Supose two sequences os positive real numbers $\{a_n\}$, $\{b_n\}$ such that the limit $\lim\limits_{n \mapsto \infty}b_n$ exists and is equal to $b > 0$. It is true that $\limsup a_nb_n = \limsup a_n\cdot\lim b_n$? Even in case of $\limsup a_n = \infty$?
This question was treated here: lim sup inequality $\limsup ( a_n b_n ) \leq \limsup a_n \limsup b_n $
Is necessary that $\{a_n\}$ to be bounded for the proffs? Thanks.
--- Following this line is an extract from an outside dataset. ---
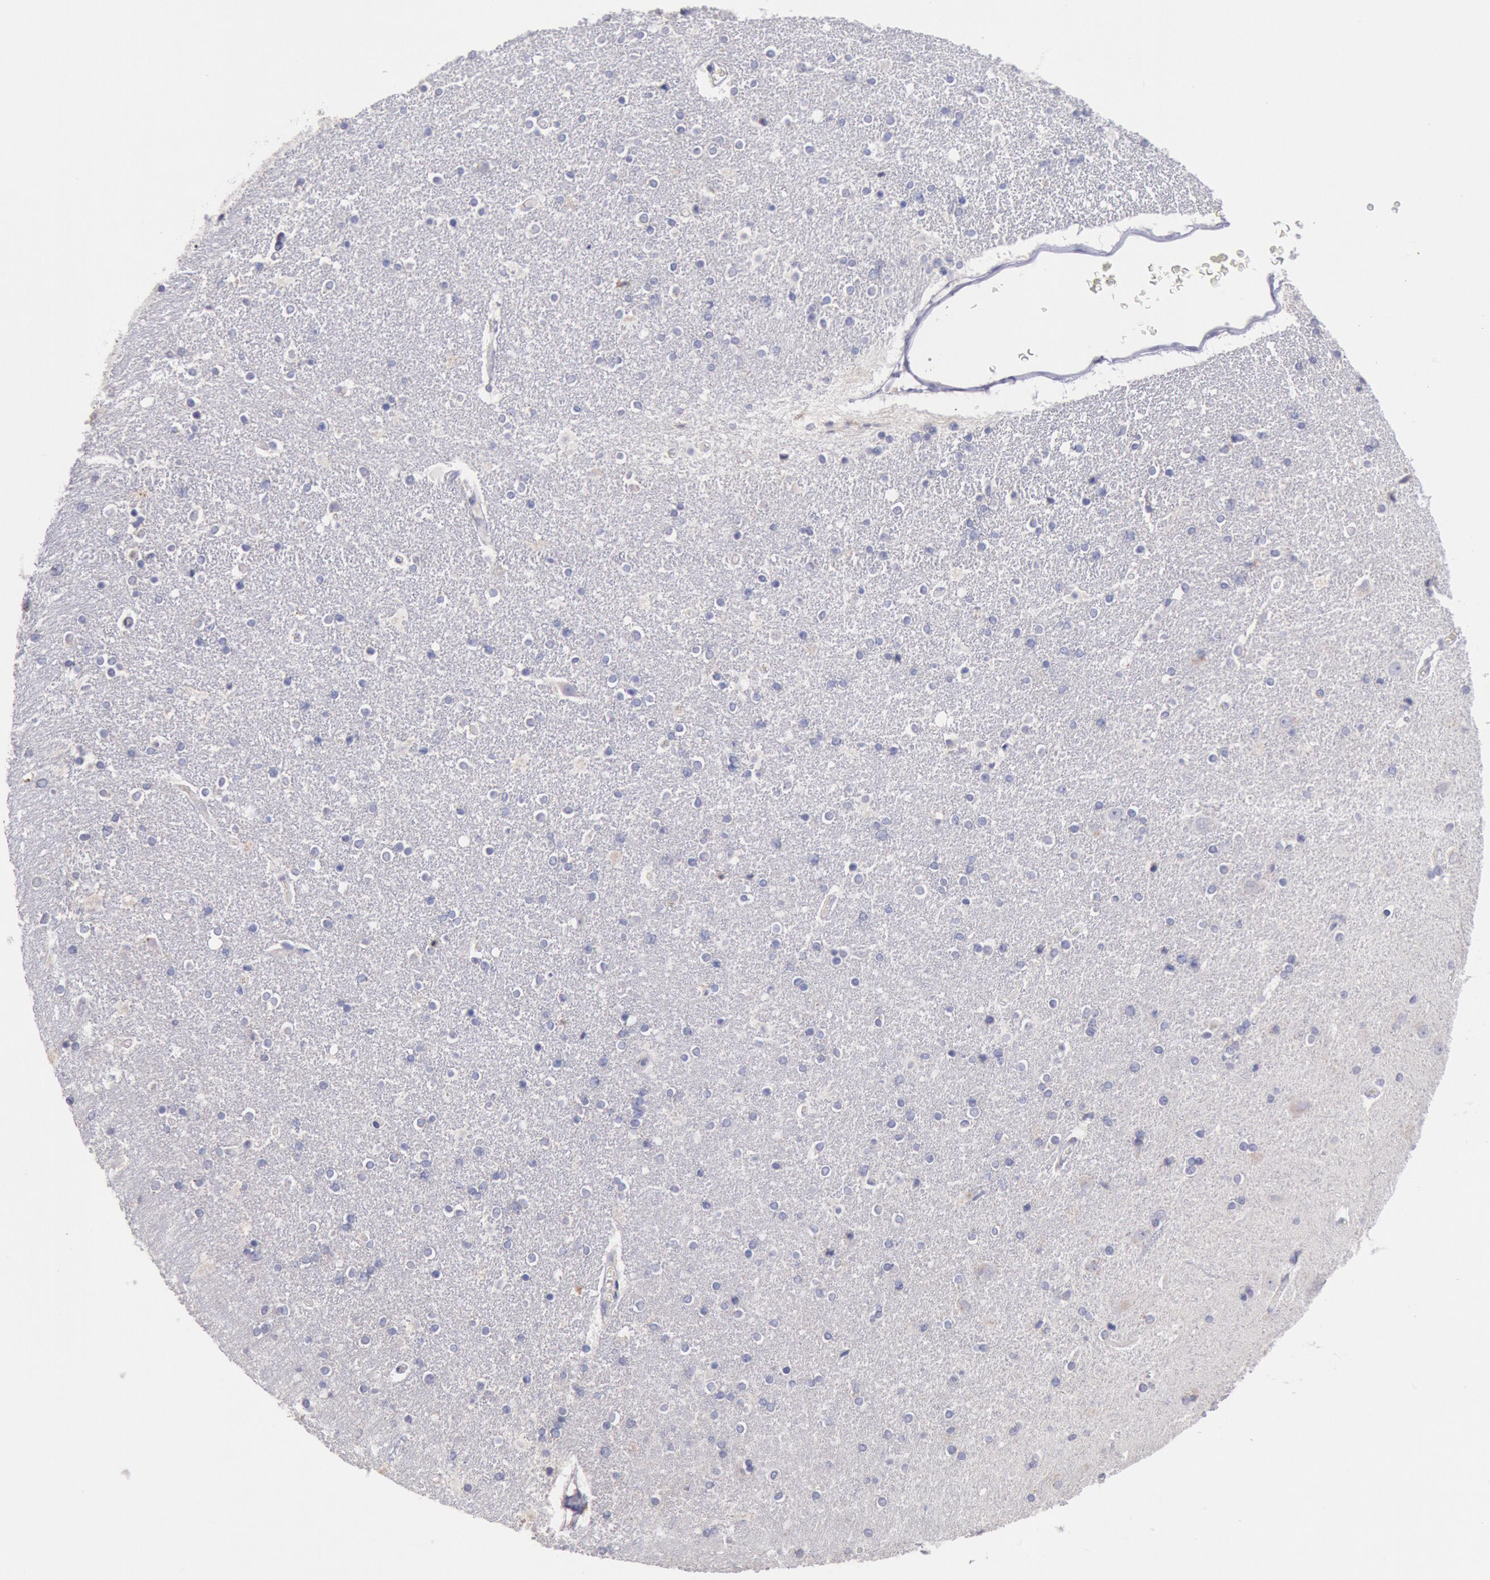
{"staining": {"intensity": "weak", "quantity": "<25%", "location": "cytoplasmic/membranous"}, "tissue": "caudate", "cell_type": "Glial cells", "image_type": "normal", "snomed": [{"axis": "morphology", "description": "Normal tissue, NOS"}, {"axis": "topography", "description": "Lateral ventricle wall"}], "caption": "IHC histopathology image of benign caudate: caudate stained with DAB (3,3'-diaminobenzidine) shows no significant protein staining in glial cells.", "gene": "GAL3ST1", "patient": {"sex": "female", "age": 54}}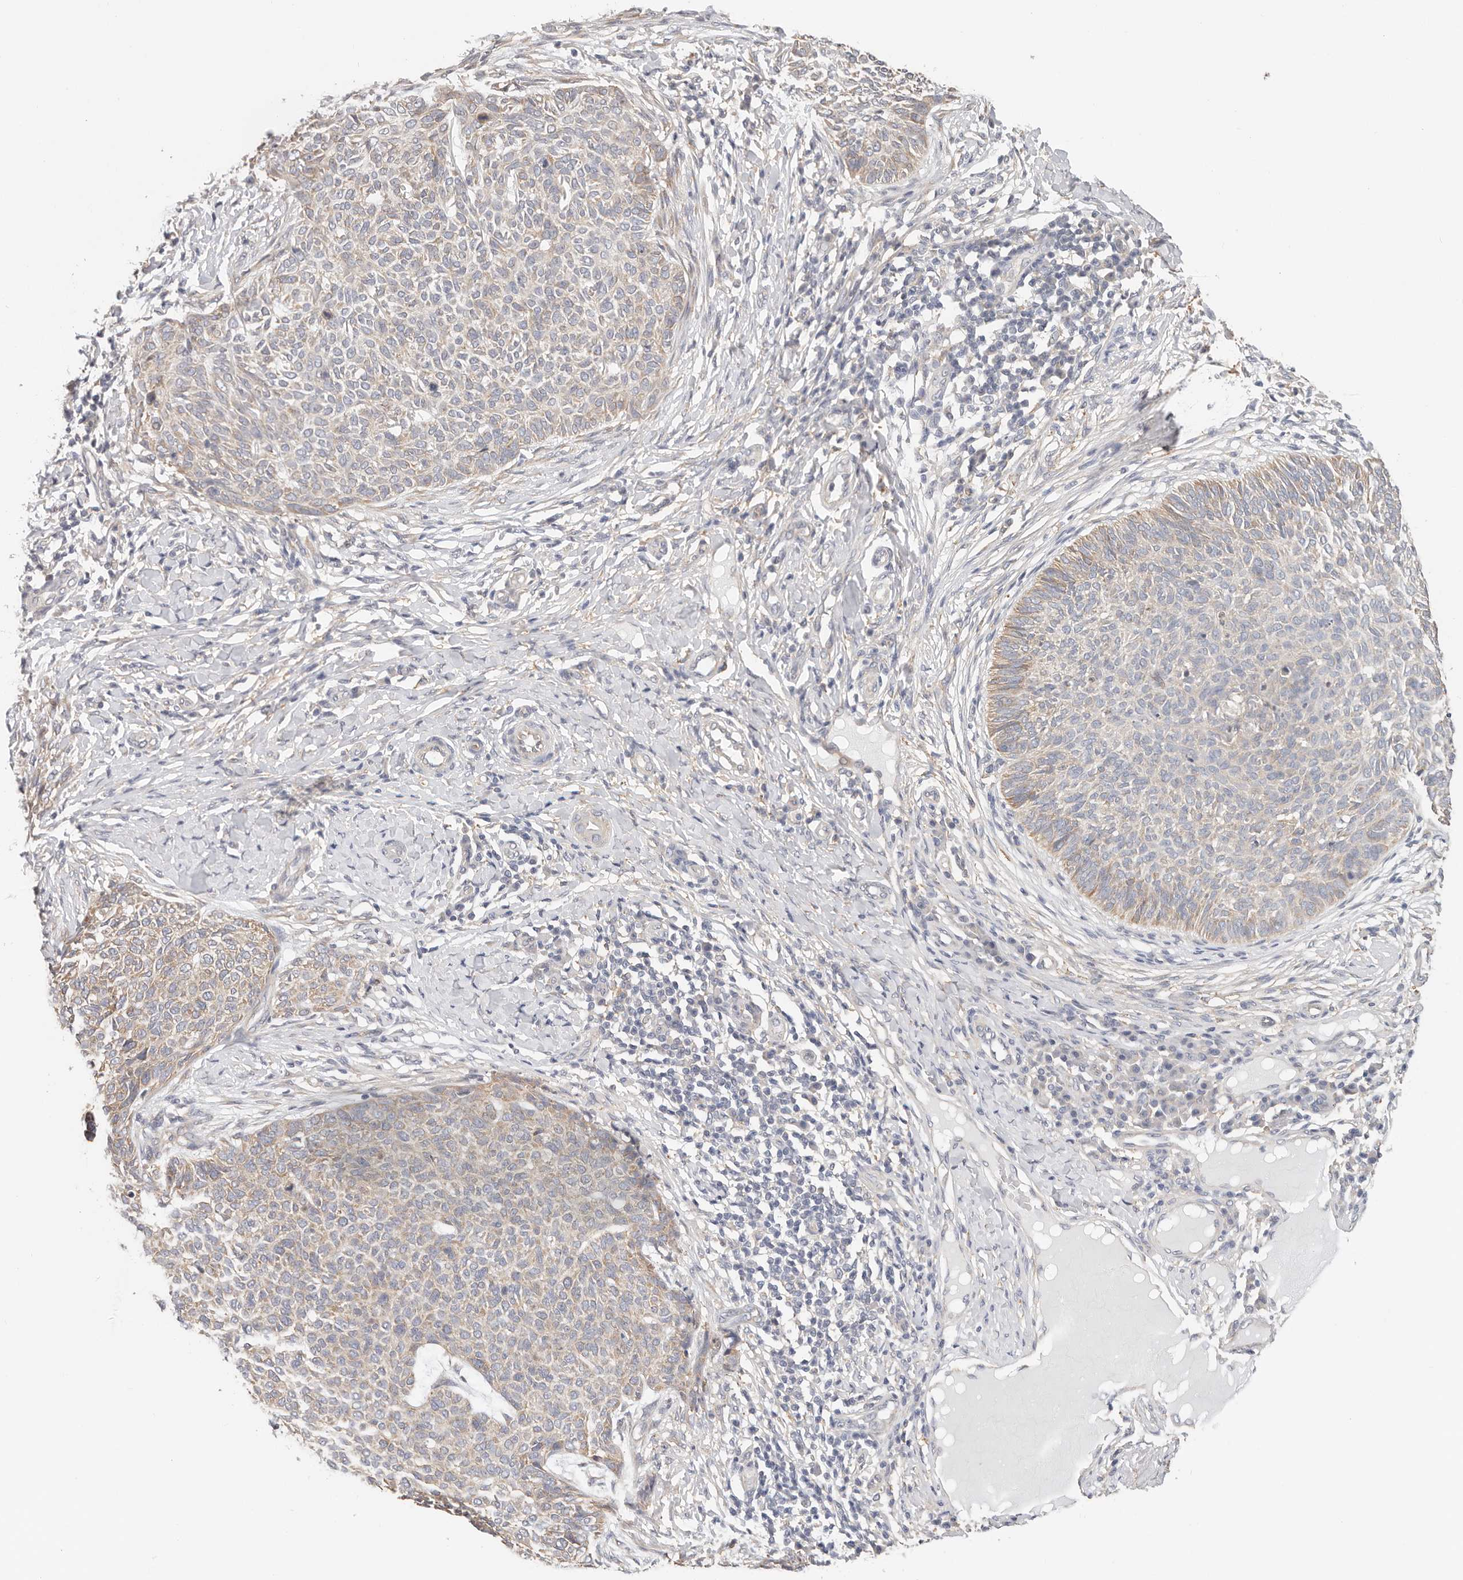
{"staining": {"intensity": "weak", "quantity": "25%-75%", "location": "cytoplasmic/membranous"}, "tissue": "skin cancer", "cell_type": "Tumor cells", "image_type": "cancer", "snomed": [{"axis": "morphology", "description": "Normal tissue, NOS"}, {"axis": "morphology", "description": "Basal cell carcinoma"}, {"axis": "topography", "description": "Skin"}], "caption": "A brown stain shows weak cytoplasmic/membranous expression of a protein in skin cancer tumor cells.", "gene": "AFDN", "patient": {"sex": "male", "age": 50}}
Yes, it is true. If $a=\limsup_na_n$, then there is a subsequence $(a_{n_k})_{k\in\mathbb N}$ of $(a_n)_{n\in\mathbb N}$ such that $\lim_ka_{n_k}=a$. Then $\lim_ka_{n_k}b_{n_k}=ab$ and therefore $\limsup_na_nb_n\geqslant ab$. On the other hand, suppose that $\limsup_na_nb_n=L>ab$. Then there is a sequence $(a_{n_k}b_{n_k})_{k\in\mathbb N}$ whose limit is $L$, but this implies that the limit of $(a_{n_k})_{k\in\mathbb N}$ is $\frac Lb>a$, which is absurd.
This proof assumes that $b\in(0,+\infty)$ and that $(a_n)_{n\in\mathbb N}$ is bounded above. The proof in the case in which $b=+\infty$ or in which $(a_n)_{n\in\mathbb N}$ is unbounded (above) is similar (simpler, actually).